Circuit design data:

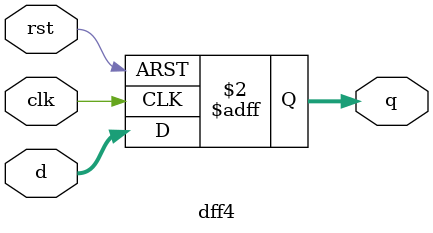
<source format=v>
module dff4(input clk, rst, input [3:0] d, output reg [3:0] q); 
    //lista sensible de variables con clock y reset y las instrucciones que se ejecutan 
    always @ (posedge clk or posedge rst) begin
        if (rst)
            q <= 4'b0;
        else
            q <= d;
    end
endmodule 


</source>
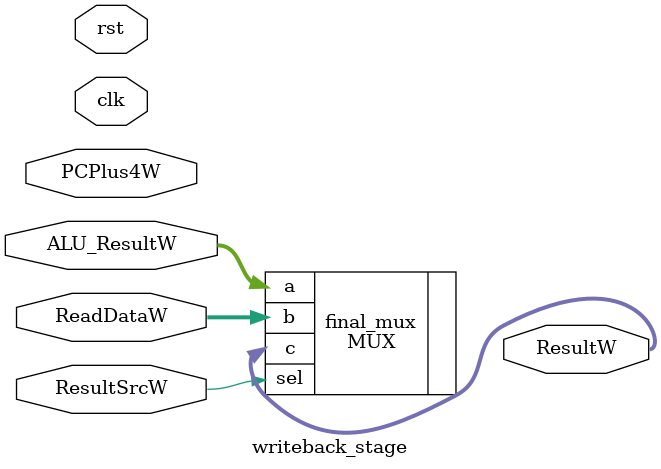
<source format=v>
`include "Mux.v"

module writeback_stage (clk, rst, ResultSrcW, PCPlus4W, ALU_ResultW, ReadDataW, ResultW);

    input clk, rst, ResultSrcW;
    input [31:0] PCPlus4W, ALU_ResultW, ReadDataW;

    output [31:0] ResultW;

 //--------Modules------//

     MUX final_mux (
        .a(ALU_ResultW),
        .b(ReadDataW),
        .sel(ResultSrcW),
        .c(ResultW)
      );  

endmodule
</source>
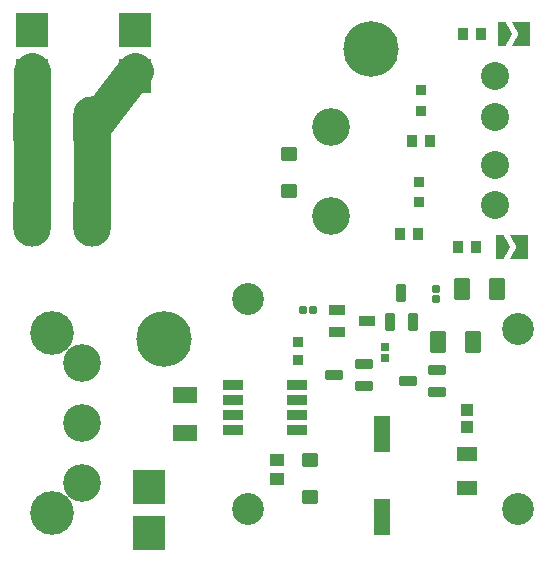
<source format=gts>
G04 Layer: TopSolderMaskLayer*
G04 EasyEDA v6.5.39, 2024-01-10 16:20:09*
G04 85b321e934e241e88075cb939218c85a,3d9c8b04885e45b7839bd8e85c0fd600,10*
G04 Gerber Generator version 0.2*
G04 Scale: 100 percent, Rotated: No, Reflected: No *
G04 Dimensions in millimeters *
G04 leading zeros omitted , absolute positions ,4 integer and 5 decimal *
%FSLAX45Y45*%
%MOMM*%

%AMMACRO1*4,1,4,-1.3515,-1.4266,-1.3515,1.4266,1.3515,1.4266,1.3515,-1.4266,-1.3515,-1.4266,0*%
%AMMACRO2*1,1,$1,$2,$3*1,1,$1,$4,$5*1,1,$1,0-$2,0-$3*1,1,$1,0-$4,0-$5*20,1,$1,$2,$3,$4,$5,0*20,1,$1,$4,$5,0-$2,0-$3,0*20,1,$1,0-$2,0-$3,0-$4,0-$5,0*20,1,$1,0-$4,0-$5,$2,$3,0*4,1,4,$2,$3,$4,$5,0-$2,0-$3,0-$4,0-$5,$2,$3,0*%
%AMMACRO3*4,1,5,-0.6173,-0.9906,-0.6173,0.9906,0.0512,0.9906,0.6173,0,0.0512,-0.9906,-0.6173,-0.9906,0*%
%AMMACRO4*4,1,5,-0.7733,-0.9906,-0.2071,0,-0.7733,0.9906,0.7733,0.9906,0.7733,-0.9906,-0.7733,-0.9906,0*%
%ADD10C,3.1016*%
%ADD11O,3.2031940000000003X5.20319*%
%ADD12C,3.2032*%
%ADD13C,2.7032*%
%ADD14C,3.7032*%
%ADD15MACRO1*%
%ADD16MACRO2,0.1016X-0.6038X-0.8505X-0.6038X0.8505*%
%ADD17MACRO2,0.1016X0.6038X-0.8505X0.6038X0.8505*%
%ADD18R,1.8026X1.3091*%
%ADD19MACRO2,0.1016X0.4032X0.432X0.4032X-0.432*%
%ADD20MACRO2,0.1016X-0.4032X0.432X-0.4032X-0.432*%
%ADD21MACRO2,0.1016X-0.4032X-0.432X-0.4032X0.432*%
%ADD22MACRO2,0.1016X0.4032X-0.432X0.4032X0.432*%
%ADD23C,2.3832*%
%ADD24MACRO2,0.2032X0.625X0.35X0.625X-0.35*%
%ADD25MACRO2,0.2032X0.35X-0.625X-0.35X-0.625*%
%ADD26MACRO2,0.1016X-0.2828X-0.27X-0.2828X0.27*%
%ADD27MACRO2,0.1016X0.2828X-0.27X0.2828X0.27*%
%ADD28R,0.9656X0.9081*%
%ADD29MACRO2,0.1016X-0.27X0.2828X0.27X0.2828*%
%ADD30MACRO2,0.1016X-0.27X-0.2828X0.27X-0.2828*%
%ADD31R,0.6416X0.6673*%
%ADD32R,1.4532X0.9032*%
%ADD33R,1.2016X1.1016*%
%ADD34MACRO2,0.1016X0.6X0.5X0.6X-0.5*%
%ADD35R,1.1032X1.0032*%
%ADD36R,2.1032X1.4032*%
%ADD37MACRO2,0.2032X-0.5994X-1.4503X-0.5994X1.4503*%
%ADD38MACRO2,0.2032X0.775X0.325X0.775X-0.325*%
%ADD39MACRO2,0.1016X0.4X-0.4X-0.4X-0.4*%
%ADD40MACRO3*%
%ADD41MACRO4*%
%ADD42C,4.7032*%
%ADD43C,4.7040*%

%LPD*%
D10*
X429999Y2869986D02*
G01*
X428752Y2390902D01*
X428861Y1639079D02*
G01*
X428861Y2390919D01*
X934321Y2390919D02*
G01*
X1300007Y2869996D01*
X934321Y2390919D02*
G01*
X934321Y1639079D01*
D11*
G01*
X934313Y2390927D03*
G01*
X428853Y2390927D03*
G01*
X428853Y1639087D03*
G01*
X934313Y1639087D03*
D12*
G01*
X2963773Y1639087D03*
G01*
X2963773Y2390927D03*
D13*
G01*
X2256993Y-839012D03*
G01*
X2256993Y938987D03*
G01*
X4542993Y-839012D03*
G01*
X4542993Y684987D03*
D12*
G01*
X854024Y-620013D03*
G01*
X854024Y-112013D03*
G01*
X854024Y395986D03*
D14*
G01*
X600024Y-874013D03*
G01*
X600024Y649986D03*
D15*
G01*
X1299972Y3212579D03*
G01*
X1299972Y2827566D03*
G01*
X1422400Y-658380D03*
G01*
X1422400Y-1043393D03*
G01*
X430022Y3212579D03*
G01*
X430022Y2827566D03*
D16*
G01*
X4161076Y571500D03*
D17*
G01*
X3865323Y571500D03*
D16*
G01*
X4364276Y1016000D03*
D17*
G01*
X4068523Y1016000D03*
D18*
G01*
X4114800Y-372821D03*
G01*
X4114800Y-668578D03*
D19*
G01*
X3645775Y2273300D03*
D20*
G01*
X3796424Y2273300D03*
D21*
G01*
X4228224Y3175000D03*
D22*
G01*
X4077575Y3175000D03*
D21*
G01*
X3694824Y1485900D03*
D22*
G01*
X3544175Y1485900D03*
D21*
G01*
X4190124Y1371600D03*
D22*
G01*
X4039475Y1371600D03*
D23*
G01*
X4350004Y1729917D03*
G01*
X4350004Y2069922D03*
G01*
X4350004Y2479979D03*
G01*
X4350004Y2819984D03*
D24*
G01*
X3608831Y241300D03*
G01*
X3858768Y336296D03*
G01*
X3858768Y146303D03*
D25*
G01*
X3556000Y988568D03*
G01*
X3650996Y738631D03*
G01*
X3461003Y738631D03*
D26*
G01*
X2811882Y838200D03*
D27*
G01*
X2725317Y838200D03*
D28*
G01*
X2679700Y570636D03*
G01*
X2679700Y419963D03*
D29*
G01*
X3848100Y934617D03*
D30*
G01*
X3848100Y1021182D03*
D31*
G01*
X3416300Y525881D03*
G01*
X3416300Y439318D03*
D32*
G01*
X3261868Y749300D03*
G01*
X3011931Y654304D03*
G01*
X3011931Y844295D03*
D24*
G01*
X2986531Y292100D03*
G01*
X3236468Y387096D03*
G01*
X3236468Y197103D03*
D33*
G01*
X2501976Y-427989D03*
G01*
X2501976Y-587984D03*
D34*
G01*
X2781300Y-739190D03*
G01*
X2781300Y-429209D03*
G01*
X2603500Y1851609D03*
G01*
X2603500Y2161590D03*
D35*
G01*
X4114800Y-146202D03*
G01*
X4114800Y-6197D03*
D36*
G01*
X1727200Y121894D03*
G01*
X1727200Y-198120D03*
D37*
G01*
X3391407Y-208788D03*
G01*
X3390392Y-908811D03*
D38*
G01*
X2128300Y203200D03*
G01*
X2128300Y76200D03*
G01*
X2128300Y-50800D03*
G01*
X2128300Y-177800D03*
G01*
X2672299Y-177800D03*
G01*
X2672299Y-50800D03*
G01*
X2672299Y76200D03*
G01*
X2672299Y203200D03*
D39*
G01*
X3708400Y1926589D03*
G01*
X3708400Y1756410D03*
G01*
X3721100Y2701289D03*
G01*
X3721100Y2531110D03*
D40*
G01*
X4420374Y1371600D03*
D41*
G01*
X4555629Y1371600D03*
D40*
G01*
X4433074Y3175000D03*
D41*
G01*
X4568329Y3175000D03*
D42*
G01*
X3299993Y3050006D03*
D43*
G01*
X1550009Y599998D03*
M02*

</source>
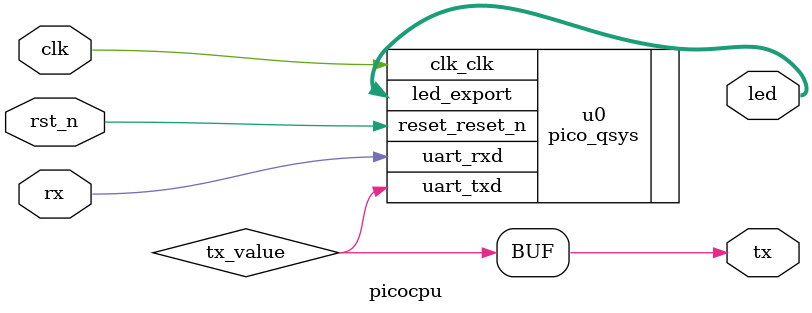
<source format=v>
module picocpu (
    input           clk,
    input           rst_n,

    input           rx,
    output          tx,

    output [7:0]    led
);

    wire tx_value;

    assign tx = tx_value;

    pico_qsys u0 (
        .clk_clk       (clk),       //   clk.clk
        .reset_reset_n (rst_n),     // reset.reset_n
        .uart_rxd      (rx),        //  uart.rxd
        .uart_txd      (tx_value),  //      .txd
        .led_export    (led)
    );

endmodule

</source>
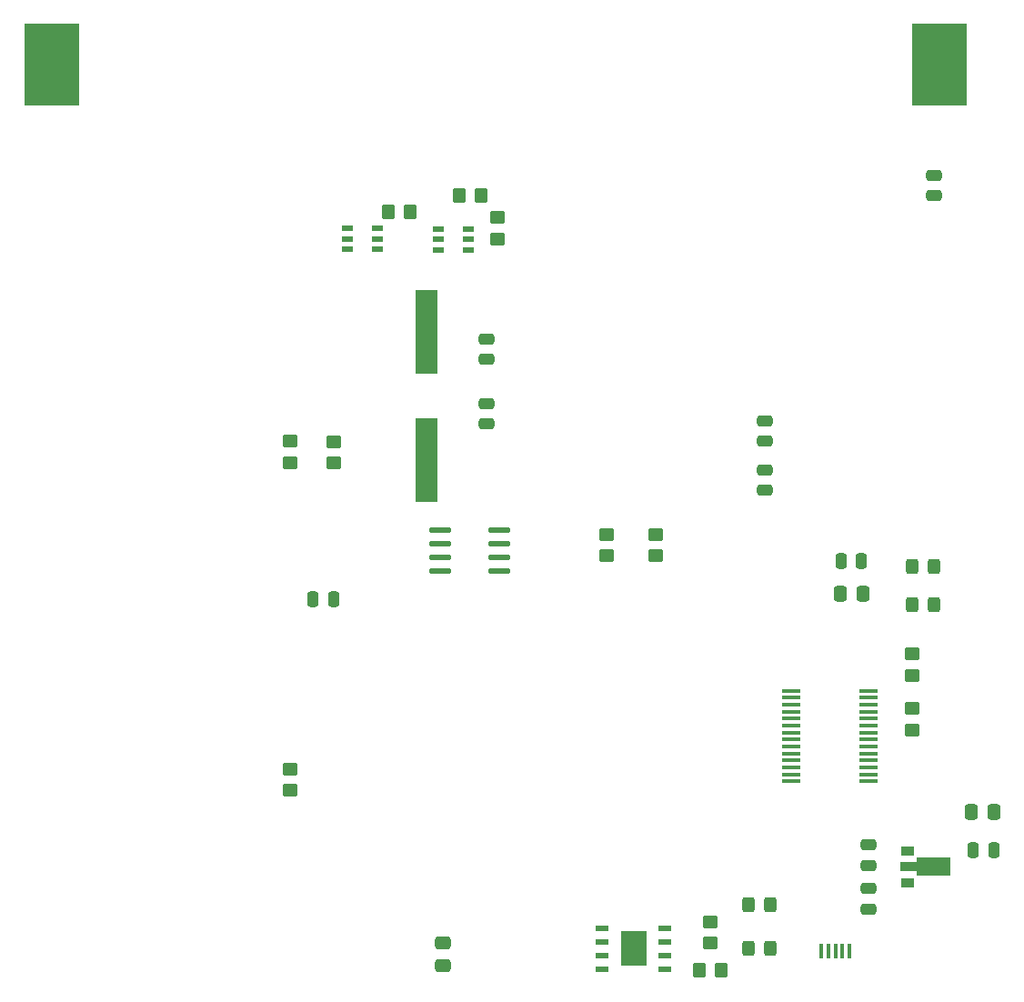
<source format=gbr>
%TF.GenerationSoftware,KiCad,Pcbnew,(7.0.0)*%
%TF.CreationDate,2023-04-03T20:33:43+02:00*%
%TF.ProjectId,EEE3088_design_project,45454533-3038-4385-9f64-657369676e5f,1.0*%
%TF.SameCoordinates,Original*%
%TF.FileFunction,Paste,Top*%
%TF.FilePolarity,Positive*%
%FSLAX46Y46*%
G04 Gerber Fmt 4.6, Leading zero omitted, Abs format (unit mm)*
G04 Created by KiCad (PCBNEW (7.0.0)) date 2023-04-03 20:33:43*
%MOMM*%
%LPD*%
G01*
G04 APERTURE LIST*
G04 Aperture macros list*
%AMRoundRect*
0 Rectangle with rounded corners*
0 $1 Rounding radius*
0 $2 $3 $4 $5 $6 $7 $8 $9 X,Y pos of 4 corners*
0 Add a 4 corners polygon primitive as box body*
4,1,4,$2,$3,$4,$5,$6,$7,$8,$9,$2,$3,0*
0 Add four circle primitives for the rounded corners*
1,1,$1+$1,$2,$3*
1,1,$1+$1,$4,$5*
1,1,$1+$1,$6,$7*
1,1,$1+$1,$8,$9*
0 Add four rect primitives between the rounded corners*
20,1,$1+$1,$2,$3,$4,$5,0*
20,1,$1+$1,$4,$5,$6,$7,0*
20,1,$1+$1,$6,$7,$8,$9,0*
20,1,$1+$1,$8,$9,$2,$3,0*%
%AMFreePoly0*
4,1,9,3.862500,-0.866500,0.737500,-0.866500,0.737500,-0.450000,-0.737500,-0.450000,-0.737500,0.450000,0.737500,0.450000,0.737500,0.866500,3.862500,0.866500,3.862500,-0.866500,3.862500,-0.866500,$1*%
G04 Aperture macros list end*
%ADD10R,1.300000X0.900000*%
%ADD11FreePoly0,0.000000*%
%ADD12RoundRect,0.250000X0.450000X-0.350000X0.450000X0.350000X-0.450000X0.350000X-0.450000X-0.350000X0*%
%ADD13RoundRect,0.250000X0.350000X0.450000X-0.350000X0.450000X-0.350000X-0.450000X0.350000X-0.450000X0*%
%ADD14RoundRect,0.250000X-0.250000X-0.475000X0.250000X-0.475000X0.250000X0.475000X-0.250000X0.475000X0*%
%ADD15RoundRect,0.250000X0.475000X-0.250000X0.475000X0.250000X-0.475000X0.250000X-0.475000X-0.250000X0*%
%ADD16RoundRect,0.250000X-0.337500X-0.475000X0.337500X-0.475000X0.337500X0.475000X-0.337500X0.475000X0*%
%ADD17RoundRect,0.250000X-0.325000X-0.450000X0.325000X-0.450000X0.325000X0.450000X-0.325000X0.450000X0*%
%ADD18R,1.000000X0.550013*%
%ADD19RoundRect,0.250000X-0.450000X0.350000X-0.450000X-0.350000X0.450000X-0.350000X0.450000X0.350000X0*%
%ADD20RoundRect,0.250000X-0.475000X0.250000X-0.475000X-0.250000X0.475000X-0.250000X0.475000X0.250000X0*%
%ADD21R,0.400000X1.400000*%
%ADD22RoundRect,0.250000X-0.475000X0.337500X-0.475000X-0.337500X0.475000X-0.337500X0.475000X0.337500X0*%
%ADD23RoundRect,0.250000X0.325000X0.450000X-0.325000X0.450000X-0.325000X-0.450000X0.325000X-0.450000X0*%
%ADD24O,2.045009X0.588011*%
%ADD25R,5.080010X7.620015*%
%ADD26R,1.200000X0.600000*%
%ADD27R,2.400000X3.300000*%
%ADD28R,2.000000X7.875000*%
%ADD29R,1.750000X0.450000*%
G04 APERTURE END LIST*
D10*
%TO.C,U7*%
X172293999Y-141755999D03*
D11*
X172381500Y-143256000D03*
D10*
X172293999Y-144755999D03*
%TD*%
D12*
%TO.C,R9*%
X148844000Y-114300000D03*
X148844000Y-112300000D03*
%TD*%
D13*
%TO.C,R4*%
X154940000Y-152908000D03*
X152940000Y-152908000D03*
%TD*%
D14*
%TO.C,C8*%
X178440000Y-141732000D03*
X180340000Y-141732000D03*
%TD*%
D12*
%TO.C,R11*%
X118872000Y-105648000D03*
X118872000Y-103648000D03*
%TD*%
D15*
%TO.C,C10*%
X168656000Y-143124000D03*
X168656000Y-141224000D03*
%TD*%
D14*
%TO.C,C1*%
X166120500Y-114746000D03*
X168020500Y-114746000D03*
%TD*%
%TO.C,C13*%
X116972000Y-118364000D03*
X118872000Y-118364000D03*
%TD*%
D16*
%TO.C,C2*%
X166094500Y-117856000D03*
X168169500Y-117856000D03*
%TD*%
D17*
%TO.C,D1*%
X172702000Y-118872000D03*
X174752000Y-118872000D03*
%TD*%
D13*
%TO.C,R5*%
X132588000Y-80772000D03*
X130588000Y-80772000D03*
%TD*%
D15*
%TO.C,C12*%
X174752000Y-80772000D03*
X174752000Y-78872000D03*
%TD*%
D18*
%TO.C,U5*%
X128647948Y-83886037D03*
X128647948Y-84835999D03*
X128647948Y-85785961D03*
X131448050Y-85785961D03*
X131448050Y-84835999D03*
X131448050Y-83886037D03*
%TD*%
D19*
%TO.C,R12*%
X114808000Y-134144000D03*
X114808000Y-136144000D03*
%TD*%
D20*
%TO.C,C5*%
X159004000Y-106304000D03*
X159004000Y-108204000D03*
%TD*%
D18*
%TO.C,U6*%
X120135897Y-83819999D03*
X120135897Y-84769961D03*
X120135897Y-85719923D03*
X122935999Y-85719923D03*
X122935999Y-84769961D03*
X122935999Y-83819999D03*
%TD*%
D17*
%TO.C,D4*%
X157462000Y-150876000D03*
X159512000Y-150876000D03*
%TD*%
D12*
%TO.C,R8*%
X144272000Y-114300000D03*
X144272000Y-112300000D03*
%TD*%
D21*
%TO.C,USB1*%
X164308024Y-151051826D03*
X164958012Y-151051826D03*
X165607999Y-151051826D03*
X166257986Y-151051826D03*
X166907974Y-151051826D03*
%TD*%
D22*
%TO.C,C9*%
X129032000Y-150346500D03*
X129032000Y-152421500D03*
%TD*%
D12*
%TO.C,R2*%
X172720000Y-125444000D03*
X172720000Y-123444000D03*
%TD*%
D16*
%TO.C,C7*%
X178265000Y-138176000D03*
X180340000Y-138176000D03*
%TD*%
D23*
%TO.C,D3*%
X159512000Y-146812000D03*
X157462000Y-146812000D03*
%TD*%
D12*
%TO.C,R1*%
X172720000Y-130524000D03*
X172720000Y-128524000D03*
%TD*%
D17*
%TO.C,D2*%
X172702000Y-115316000D03*
X174752000Y-115316000D03*
%TD*%
D15*
%TO.C,C11*%
X168656000Y-147188000D03*
X168656000Y-145288000D03*
%TD*%
D24*
%TO.C,U3*%
X128799583Y-111886995D03*
X128799583Y-113156998D03*
X128799583Y-114427000D03*
X128799583Y-115697003D03*
X134344415Y-115697003D03*
X134344415Y-114427000D03*
X134344415Y-113156998D03*
X134344415Y-111886995D03*
%TD*%
D25*
%TO.C,BT1*%
X175259999Y-68579999D03*
X92633633Y-68579999D03*
%TD*%
D19*
%TO.C,R7*%
X134112000Y-82804000D03*
X134112000Y-84804000D03*
%TD*%
D15*
%TO.C,C3*%
X133129000Y-102009000D03*
X133129000Y-100109000D03*
%TD*%
D26*
%TO.C,U4*%
X143903693Y-148970995D03*
X143903693Y-150240998D03*
X143903693Y-151511000D03*
X143903693Y-152781003D03*
X149720305Y-152781003D03*
X149720305Y-151511000D03*
X149720305Y-150240998D03*
X149720305Y-148970995D03*
D27*
X146811999Y-150875999D03*
%TD*%
D15*
%TO.C,C4*%
X133129000Y-95979000D03*
X133129000Y-94079000D03*
%TD*%
D13*
%TO.C,R6*%
X125984000Y-82296000D03*
X123984000Y-82296000D03*
%TD*%
D28*
%TO.C,Y1*%
X127507999Y-93471999D03*
X127507999Y-105346999D03*
%TD*%
D12*
%TO.C,R10*%
X114808000Y-105632000D03*
X114808000Y-103632000D03*
%TD*%
D19*
%TO.C,R3*%
X153924000Y-148368000D03*
X153924000Y-150368000D03*
%TD*%
D29*
%TO.C,U2*%
X161499999Y-126838999D03*
X161499999Y-127488999D03*
X161499999Y-128138999D03*
X161499999Y-128788999D03*
X161499999Y-129438999D03*
X161499999Y-130088999D03*
X161499999Y-130738999D03*
X161499999Y-131388999D03*
X161499999Y-132038999D03*
X161499999Y-132688999D03*
X161499999Y-133338999D03*
X161499999Y-133988999D03*
X161499999Y-134638999D03*
X161499999Y-135288999D03*
X168699999Y-135288999D03*
X168699999Y-134638999D03*
X168699999Y-133988999D03*
X168699999Y-133338999D03*
X168699999Y-132688999D03*
X168699999Y-132038999D03*
X168699999Y-131388999D03*
X168699999Y-130738999D03*
X168699999Y-130088999D03*
X168699999Y-129438999D03*
X168699999Y-128788999D03*
X168699999Y-128138999D03*
X168699999Y-127488999D03*
X168699999Y-126838999D03*
%TD*%
D15*
%TO.C,C6*%
X159004000Y-103632000D03*
X159004000Y-101732000D03*
%TD*%
M02*

</source>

# Exercise directions
Among the entries above, locate the lines containing "X148844000Y-114300000D03*" and "X159004000Y-108204000D03*", and transcribe exactly those two lines and all lines between.

# Result below
X148844000Y-114300000D03*
X148844000Y-112300000D03*
%TD*%
D13*
%TO.C,R4*%
X154940000Y-152908000D03*
X152940000Y-152908000D03*
%TD*%
D14*
%TO.C,C8*%
X178440000Y-141732000D03*
X180340000Y-141732000D03*
%TD*%
D12*
%TO.C,R11*%
X118872000Y-105648000D03*
X118872000Y-103648000D03*
%TD*%
D15*
%TO.C,C10*%
X168656000Y-143124000D03*
X168656000Y-141224000D03*
%TD*%
D14*
%TO.C,C1*%
X166120500Y-114746000D03*
X168020500Y-114746000D03*
%TD*%
%TO.C,C13*%
X116972000Y-118364000D03*
X118872000Y-118364000D03*
%TD*%
D16*
%TO.C,C2*%
X166094500Y-117856000D03*
X168169500Y-117856000D03*
%TD*%
D17*
%TO.C,D1*%
X172702000Y-118872000D03*
X174752000Y-118872000D03*
%TD*%
D13*
%TO.C,R5*%
X132588000Y-80772000D03*
X130588000Y-80772000D03*
%TD*%
D15*
%TO.C,C12*%
X174752000Y-80772000D03*
X174752000Y-78872000D03*
%TD*%
D18*
%TO.C,U5*%
X128647948Y-83886037D03*
X128647948Y-84835999D03*
X128647948Y-85785961D03*
X131448050Y-85785961D03*
X131448050Y-84835999D03*
X131448050Y-83886037D03*
%TD*%
D19*
%TO.C,R12*%
X114808000Y-134144000D03*
X114808000Y-136144000D03*
%TD*%
D20*
%TO.C,C5*%
X159004000Y-106304000D03*
X159004000Y-108204000D03*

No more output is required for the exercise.